### DIRECTIONS:
Without the images, output every record exactly as it appears.

Collected data
=== Begin Enclosure ===

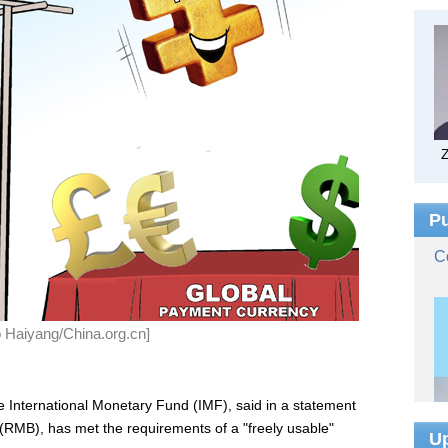
ao Haiyang/China.org.cn]
he International Monetary Fund (IMF), said in a statement
 (RMB), has met the requirements of a "freely usable"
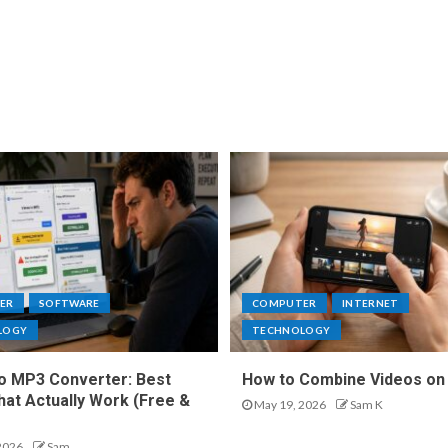
ER
SOFTWARE
COMPUTER
INTERNET
LOGY
TECHNOLOGY
o MP3 Converter: Best
How to Combine Videos on
hat Actually Work (Free &
May 19, 2026
Sam K
2026
Sam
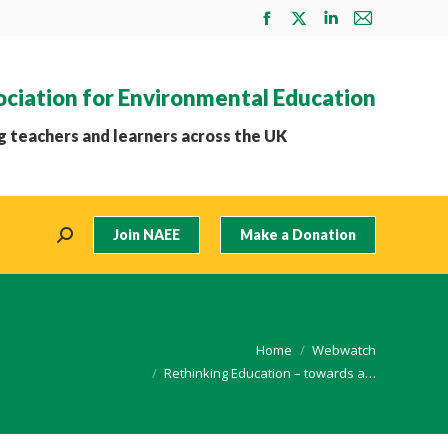
Facebook
X
Linkedin
Mail
page
page
page
page
opens
opens
opens
opens
ociation for Environmental Education
in
in
in
in
new
new
new
new
 teachers and learners across the UK
window
window
window
window
Join NAEE
Make a Donation
Search:
You are here:
Home
Webwatch
Rethinking Education – towards a…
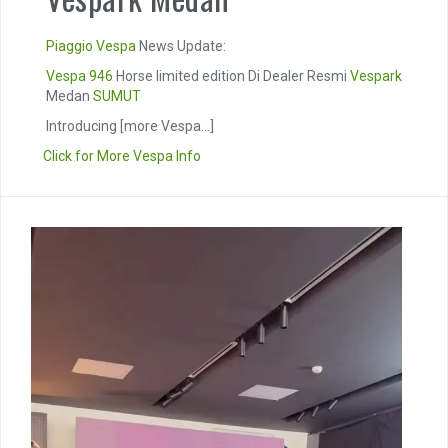
Piaggio
Vespa
News Update:
Vespa 946
Horse limited edition Di Dealer Resmi
Vespark
Medan
SUMUT
Introducing
[more Vespa...]
Click for More Vespa Info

=== End Enclosure ===

### RESPONSE FOR THIS EXERCISE:
ao Haiyang/China.org.cn]
he International Monetary Fund (IMF), said in a statement
 (RMB), has met the requirements of a "freely usable"
ER
SOFTWARE
COMPUTER
INTERNET
LOGY
TECHNOLOGY
o MP3 Converter: Best
How to Combine Videos on
hat Actually Work (Free &
May 19, 2026
Sam K
2026
Sam
Facebook
X
Linkedin
Mail
page
page
page
page
opens
opens
opens
opens
ociation for Environmental Education
in
in
in
in
new
new
new
new
 teachers and learners across the UK
window
window
window
window
Join NAEE
Make a Donation
Search:
You are here:
Home
Webwatch
Rethinking Education – towards a…
Piaggio
Vespa
News Update:
Vespa 946
Horse limited edition Di Dealer Resmi
Vespark
Medan
SUMUT
Introducing
[more Vespa...]
Click for More Vespa Info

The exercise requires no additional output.